● WHAT TO PRODUCE
Pull out every line of the listing below that contains the string "ณสมบ" and copy each one.

● DATA SUPPLIED

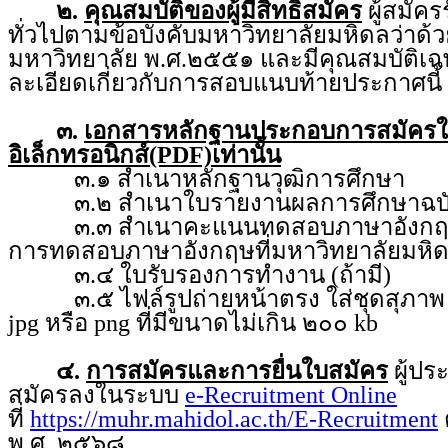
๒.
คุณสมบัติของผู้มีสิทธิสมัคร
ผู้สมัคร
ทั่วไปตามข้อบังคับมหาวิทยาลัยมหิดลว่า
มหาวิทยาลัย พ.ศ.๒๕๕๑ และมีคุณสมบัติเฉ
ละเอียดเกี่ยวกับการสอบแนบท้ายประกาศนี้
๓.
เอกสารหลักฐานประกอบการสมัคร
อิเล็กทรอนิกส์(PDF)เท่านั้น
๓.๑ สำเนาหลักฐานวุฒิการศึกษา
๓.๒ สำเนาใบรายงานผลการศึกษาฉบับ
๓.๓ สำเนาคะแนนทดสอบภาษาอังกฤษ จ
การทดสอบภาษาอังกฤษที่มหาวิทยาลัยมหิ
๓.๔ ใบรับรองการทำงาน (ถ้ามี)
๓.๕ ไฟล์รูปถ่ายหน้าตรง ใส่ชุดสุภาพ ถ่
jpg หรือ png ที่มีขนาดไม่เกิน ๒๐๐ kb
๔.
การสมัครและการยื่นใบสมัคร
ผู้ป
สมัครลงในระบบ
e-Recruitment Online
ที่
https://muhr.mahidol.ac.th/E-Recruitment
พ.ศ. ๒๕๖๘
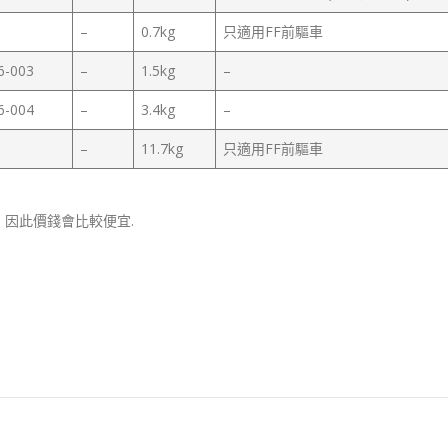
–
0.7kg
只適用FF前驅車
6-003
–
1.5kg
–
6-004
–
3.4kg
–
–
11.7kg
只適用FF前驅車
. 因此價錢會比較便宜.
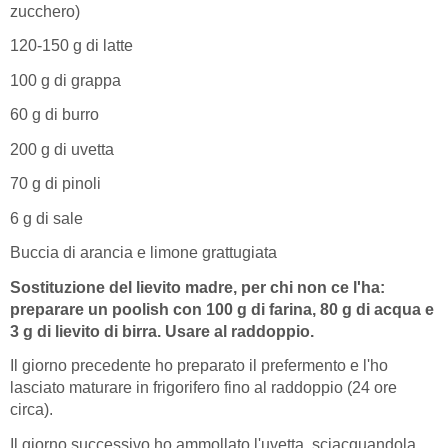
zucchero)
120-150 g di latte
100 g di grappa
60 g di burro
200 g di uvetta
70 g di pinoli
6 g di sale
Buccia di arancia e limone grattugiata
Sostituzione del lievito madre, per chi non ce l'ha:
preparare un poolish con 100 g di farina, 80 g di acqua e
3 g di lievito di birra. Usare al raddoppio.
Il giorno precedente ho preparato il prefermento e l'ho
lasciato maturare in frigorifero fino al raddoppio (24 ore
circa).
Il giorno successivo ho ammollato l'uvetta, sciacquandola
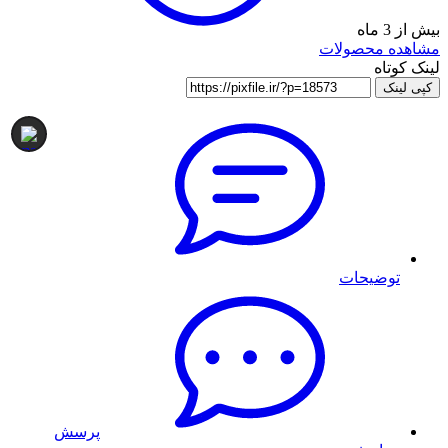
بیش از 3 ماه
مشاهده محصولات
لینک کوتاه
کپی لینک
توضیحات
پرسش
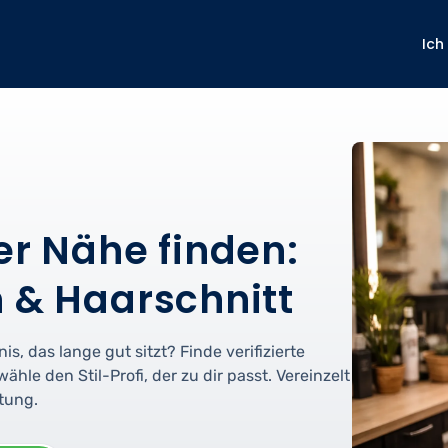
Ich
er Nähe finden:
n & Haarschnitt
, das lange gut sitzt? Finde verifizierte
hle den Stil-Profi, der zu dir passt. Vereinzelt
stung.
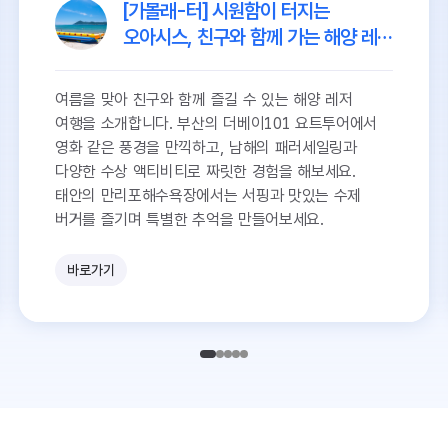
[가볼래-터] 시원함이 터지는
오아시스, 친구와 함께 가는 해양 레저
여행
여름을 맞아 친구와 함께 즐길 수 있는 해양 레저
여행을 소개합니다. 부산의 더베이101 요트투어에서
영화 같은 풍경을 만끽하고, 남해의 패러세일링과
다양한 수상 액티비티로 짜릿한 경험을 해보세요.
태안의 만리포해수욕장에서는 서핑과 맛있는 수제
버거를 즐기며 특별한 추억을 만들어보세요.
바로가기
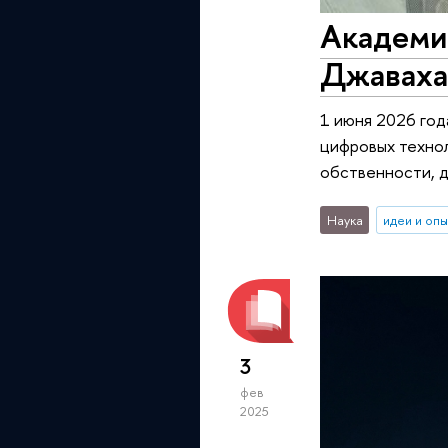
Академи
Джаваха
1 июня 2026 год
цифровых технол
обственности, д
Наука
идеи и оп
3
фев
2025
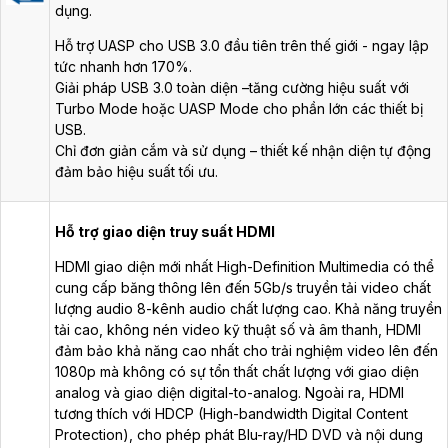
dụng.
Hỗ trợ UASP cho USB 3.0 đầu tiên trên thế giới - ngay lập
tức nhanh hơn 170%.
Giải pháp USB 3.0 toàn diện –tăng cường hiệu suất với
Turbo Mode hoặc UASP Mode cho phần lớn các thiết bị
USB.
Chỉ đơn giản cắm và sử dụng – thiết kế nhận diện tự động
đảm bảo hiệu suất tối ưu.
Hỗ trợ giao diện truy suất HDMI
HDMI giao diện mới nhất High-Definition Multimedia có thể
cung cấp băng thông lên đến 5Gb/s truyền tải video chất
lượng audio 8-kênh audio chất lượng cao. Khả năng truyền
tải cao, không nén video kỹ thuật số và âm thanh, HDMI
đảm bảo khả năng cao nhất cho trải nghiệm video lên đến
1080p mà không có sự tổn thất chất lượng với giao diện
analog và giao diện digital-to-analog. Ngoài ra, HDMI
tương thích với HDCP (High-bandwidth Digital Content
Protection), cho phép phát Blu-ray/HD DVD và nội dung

● EXERCISE ANSWER
คุณสมบัติของผู้มีสิทธิสมัคร
มหาวิทยาลัย พ.ศ.๒๕๕๑ และมีคุณสมบัติเฉ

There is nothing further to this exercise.